私はそれが、「人車一体」と「自然と一体」という二つの理由によって実現していると考えている。自動車も一見人車一体には見えるが、バイクのような一体感はない。例えば、左にハンドルを切れば、右に体がふられる。人車バラバラだ。自動車の場合、運転操作を誤っても乗り物自体が転倒する可能性はかなり低い。バイクは運転操作を誤れば、ほぼ確実に転倒する。リスクが高い。そのリスクの高い乗り物を御しているということが乗るものに深い自尊心と達成感を与えるのだろう。

またバイクは「自然と一体」でもある。通常自動車の場合、窓を閉めて運転すると車内の空気は動かない。車内は外界から隔離されている。この状態で走行しながら自然を肌で感じることは難しい。一方バイクの場合、外界と自身をさえぎるものが、衣類とヘルメットを置いて他にない。走行によって生じる風の抵抗をほぼすべて自分の体で受け止めることになる。ここに快感がある。

幼い頃を思い出して欲しい。小学校の下校時刻が台風上陸の時刻と重なったために、暴風雨の中を雨靴をずぶぬれにしながら帰った記憶は誰にしもあろう。あの時、正面から顔に向かって吹き付ける風雨を、傘を閉じてわざとまともに受けるような奇行に走ったことはなかったか?私たちは、平時には自然の力を制御することに躍起になる一方、もう一方では、自然の猛威に直面し翻弄されることに、興奮を覚える性質をも兼ね備えている。私たちが持つこの本質的な二面性の片側を、バイクは解放してくれる。

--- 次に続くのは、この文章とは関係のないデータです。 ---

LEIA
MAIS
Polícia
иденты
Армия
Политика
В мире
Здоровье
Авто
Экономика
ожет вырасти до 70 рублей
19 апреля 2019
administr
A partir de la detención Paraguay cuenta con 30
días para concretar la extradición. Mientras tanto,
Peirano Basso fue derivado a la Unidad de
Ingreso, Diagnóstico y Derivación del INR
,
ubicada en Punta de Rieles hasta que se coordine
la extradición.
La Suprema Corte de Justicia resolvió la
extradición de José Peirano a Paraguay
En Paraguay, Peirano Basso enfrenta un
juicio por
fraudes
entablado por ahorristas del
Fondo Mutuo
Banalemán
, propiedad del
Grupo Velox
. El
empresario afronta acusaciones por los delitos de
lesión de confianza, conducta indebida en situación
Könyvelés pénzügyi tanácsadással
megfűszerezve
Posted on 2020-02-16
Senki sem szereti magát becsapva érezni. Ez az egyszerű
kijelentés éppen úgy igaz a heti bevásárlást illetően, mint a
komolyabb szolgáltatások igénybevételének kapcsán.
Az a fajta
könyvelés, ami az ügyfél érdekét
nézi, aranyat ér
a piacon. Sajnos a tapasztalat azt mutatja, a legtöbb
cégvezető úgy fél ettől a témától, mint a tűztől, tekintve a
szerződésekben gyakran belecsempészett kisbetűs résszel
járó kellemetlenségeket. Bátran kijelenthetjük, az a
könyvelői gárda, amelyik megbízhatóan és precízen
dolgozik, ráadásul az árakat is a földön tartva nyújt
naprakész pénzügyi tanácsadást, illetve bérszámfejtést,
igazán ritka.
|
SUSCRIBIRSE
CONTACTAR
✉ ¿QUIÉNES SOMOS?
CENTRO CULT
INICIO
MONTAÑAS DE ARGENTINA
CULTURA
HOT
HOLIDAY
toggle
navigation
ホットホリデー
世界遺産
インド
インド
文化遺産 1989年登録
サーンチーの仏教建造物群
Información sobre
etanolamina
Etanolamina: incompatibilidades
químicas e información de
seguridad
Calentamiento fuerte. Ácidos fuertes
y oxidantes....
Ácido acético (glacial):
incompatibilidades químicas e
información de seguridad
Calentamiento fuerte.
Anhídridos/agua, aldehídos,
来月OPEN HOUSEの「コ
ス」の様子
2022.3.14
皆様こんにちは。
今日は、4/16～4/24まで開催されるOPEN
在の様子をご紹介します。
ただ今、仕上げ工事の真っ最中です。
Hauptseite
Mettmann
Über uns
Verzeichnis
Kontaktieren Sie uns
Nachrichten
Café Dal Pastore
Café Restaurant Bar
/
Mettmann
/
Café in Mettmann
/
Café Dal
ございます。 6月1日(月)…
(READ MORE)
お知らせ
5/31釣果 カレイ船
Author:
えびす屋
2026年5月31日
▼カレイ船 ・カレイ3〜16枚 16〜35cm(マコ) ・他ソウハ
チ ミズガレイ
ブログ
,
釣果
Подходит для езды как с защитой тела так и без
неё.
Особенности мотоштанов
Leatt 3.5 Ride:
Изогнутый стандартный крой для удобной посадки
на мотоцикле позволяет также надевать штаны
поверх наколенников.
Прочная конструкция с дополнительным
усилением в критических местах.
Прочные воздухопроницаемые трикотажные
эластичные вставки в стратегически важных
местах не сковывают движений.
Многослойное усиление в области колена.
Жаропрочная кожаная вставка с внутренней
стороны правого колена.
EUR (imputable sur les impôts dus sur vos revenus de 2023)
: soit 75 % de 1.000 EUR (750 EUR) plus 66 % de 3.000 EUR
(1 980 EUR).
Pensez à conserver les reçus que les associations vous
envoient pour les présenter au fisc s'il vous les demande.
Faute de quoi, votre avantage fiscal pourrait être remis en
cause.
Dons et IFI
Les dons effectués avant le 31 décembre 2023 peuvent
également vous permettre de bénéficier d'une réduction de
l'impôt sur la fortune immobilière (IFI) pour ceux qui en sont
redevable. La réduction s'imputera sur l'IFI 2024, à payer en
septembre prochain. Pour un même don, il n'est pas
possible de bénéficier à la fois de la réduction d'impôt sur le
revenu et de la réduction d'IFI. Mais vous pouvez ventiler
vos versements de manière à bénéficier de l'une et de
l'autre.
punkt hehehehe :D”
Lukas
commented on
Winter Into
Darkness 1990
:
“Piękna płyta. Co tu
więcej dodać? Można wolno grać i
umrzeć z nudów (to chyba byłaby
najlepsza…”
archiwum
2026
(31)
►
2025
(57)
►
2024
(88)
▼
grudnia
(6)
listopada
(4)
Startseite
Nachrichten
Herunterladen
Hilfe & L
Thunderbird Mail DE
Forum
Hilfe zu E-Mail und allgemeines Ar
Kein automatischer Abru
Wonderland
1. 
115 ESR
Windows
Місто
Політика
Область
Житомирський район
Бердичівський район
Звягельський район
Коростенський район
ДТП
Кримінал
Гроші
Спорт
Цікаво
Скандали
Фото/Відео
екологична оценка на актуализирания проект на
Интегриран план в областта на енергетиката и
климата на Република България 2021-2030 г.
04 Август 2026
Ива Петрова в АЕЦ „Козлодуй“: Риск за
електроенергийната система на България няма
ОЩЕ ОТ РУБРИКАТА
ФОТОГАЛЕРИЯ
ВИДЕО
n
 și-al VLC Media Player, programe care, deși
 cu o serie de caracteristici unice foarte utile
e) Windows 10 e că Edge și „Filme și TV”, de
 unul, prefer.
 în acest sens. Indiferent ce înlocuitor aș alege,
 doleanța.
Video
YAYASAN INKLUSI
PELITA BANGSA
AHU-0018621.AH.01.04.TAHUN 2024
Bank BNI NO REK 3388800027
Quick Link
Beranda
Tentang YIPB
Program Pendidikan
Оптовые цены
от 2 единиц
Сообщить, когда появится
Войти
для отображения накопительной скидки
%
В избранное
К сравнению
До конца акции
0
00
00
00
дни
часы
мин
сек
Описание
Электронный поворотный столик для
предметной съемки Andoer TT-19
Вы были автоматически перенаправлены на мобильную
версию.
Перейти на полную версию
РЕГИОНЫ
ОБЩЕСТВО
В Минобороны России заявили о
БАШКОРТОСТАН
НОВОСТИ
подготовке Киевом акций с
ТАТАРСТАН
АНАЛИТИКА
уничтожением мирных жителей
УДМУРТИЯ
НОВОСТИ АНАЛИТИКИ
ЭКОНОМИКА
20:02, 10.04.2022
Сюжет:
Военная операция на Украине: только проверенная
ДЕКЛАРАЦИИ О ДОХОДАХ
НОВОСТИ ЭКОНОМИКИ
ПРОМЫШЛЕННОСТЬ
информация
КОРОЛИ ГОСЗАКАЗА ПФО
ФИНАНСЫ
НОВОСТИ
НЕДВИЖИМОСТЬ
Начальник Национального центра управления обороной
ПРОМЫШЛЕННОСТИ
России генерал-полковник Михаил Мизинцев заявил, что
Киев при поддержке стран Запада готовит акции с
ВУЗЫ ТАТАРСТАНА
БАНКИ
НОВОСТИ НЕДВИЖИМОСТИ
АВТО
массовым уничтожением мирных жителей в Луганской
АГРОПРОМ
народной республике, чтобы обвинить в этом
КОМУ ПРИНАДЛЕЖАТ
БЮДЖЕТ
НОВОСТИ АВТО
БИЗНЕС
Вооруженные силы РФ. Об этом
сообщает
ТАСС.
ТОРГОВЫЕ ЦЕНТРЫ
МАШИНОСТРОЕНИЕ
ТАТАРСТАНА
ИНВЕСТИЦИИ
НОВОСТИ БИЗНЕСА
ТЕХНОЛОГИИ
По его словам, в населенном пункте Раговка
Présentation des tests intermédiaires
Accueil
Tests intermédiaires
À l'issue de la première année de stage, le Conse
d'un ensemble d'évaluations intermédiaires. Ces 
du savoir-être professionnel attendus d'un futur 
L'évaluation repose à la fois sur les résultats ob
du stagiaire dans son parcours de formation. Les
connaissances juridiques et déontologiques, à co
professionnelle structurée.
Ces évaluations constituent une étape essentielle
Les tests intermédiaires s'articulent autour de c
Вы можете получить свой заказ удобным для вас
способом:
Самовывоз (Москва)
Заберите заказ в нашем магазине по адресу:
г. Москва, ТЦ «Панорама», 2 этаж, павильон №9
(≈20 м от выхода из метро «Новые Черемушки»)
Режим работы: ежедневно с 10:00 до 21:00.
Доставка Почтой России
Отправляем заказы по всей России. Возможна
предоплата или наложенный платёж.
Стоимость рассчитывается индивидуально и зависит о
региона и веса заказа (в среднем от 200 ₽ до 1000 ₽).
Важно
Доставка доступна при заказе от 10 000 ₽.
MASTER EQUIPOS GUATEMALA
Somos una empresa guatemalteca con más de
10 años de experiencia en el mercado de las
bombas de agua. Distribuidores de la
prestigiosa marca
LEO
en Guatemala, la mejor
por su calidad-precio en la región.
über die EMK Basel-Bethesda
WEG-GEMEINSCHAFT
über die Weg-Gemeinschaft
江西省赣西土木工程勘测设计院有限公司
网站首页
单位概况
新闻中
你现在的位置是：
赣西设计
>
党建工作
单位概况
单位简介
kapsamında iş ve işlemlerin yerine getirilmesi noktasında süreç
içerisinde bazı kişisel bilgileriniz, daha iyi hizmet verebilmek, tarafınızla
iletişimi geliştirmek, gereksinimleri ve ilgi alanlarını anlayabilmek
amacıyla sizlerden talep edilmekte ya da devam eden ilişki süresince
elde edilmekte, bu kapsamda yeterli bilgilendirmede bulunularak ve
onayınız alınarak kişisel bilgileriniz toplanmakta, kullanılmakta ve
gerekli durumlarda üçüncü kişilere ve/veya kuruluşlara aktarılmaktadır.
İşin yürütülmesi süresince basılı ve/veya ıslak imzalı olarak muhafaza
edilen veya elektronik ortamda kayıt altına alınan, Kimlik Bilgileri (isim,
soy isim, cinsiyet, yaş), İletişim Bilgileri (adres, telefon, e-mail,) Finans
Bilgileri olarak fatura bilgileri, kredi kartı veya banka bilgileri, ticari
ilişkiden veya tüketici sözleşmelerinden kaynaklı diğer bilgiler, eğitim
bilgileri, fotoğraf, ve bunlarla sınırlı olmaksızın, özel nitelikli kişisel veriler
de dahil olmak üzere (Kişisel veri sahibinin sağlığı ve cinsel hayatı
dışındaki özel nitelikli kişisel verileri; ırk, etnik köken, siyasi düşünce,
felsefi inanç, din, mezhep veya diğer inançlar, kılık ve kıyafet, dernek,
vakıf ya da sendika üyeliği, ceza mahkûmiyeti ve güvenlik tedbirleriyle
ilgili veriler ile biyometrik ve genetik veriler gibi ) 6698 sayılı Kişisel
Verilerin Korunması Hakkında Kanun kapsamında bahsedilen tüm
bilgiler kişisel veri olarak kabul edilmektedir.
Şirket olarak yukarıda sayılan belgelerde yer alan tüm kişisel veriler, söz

自動車の場合、窓を開けて運転するとわずかにこの感覚を味わうことができる。またコンバーチブルの場合には、この感覚はかなりバイクに近いのではないかと推察する。しかしここでもまた、「人車一体」の原則により、身体感覚の観点からバイクに優位性があると私自身は感じる。

だから何だ?私はこの筆舌に尽くしがたい快楽を、あなたも味わってみませんか?と読者のあなたに問いかけたかった。まる。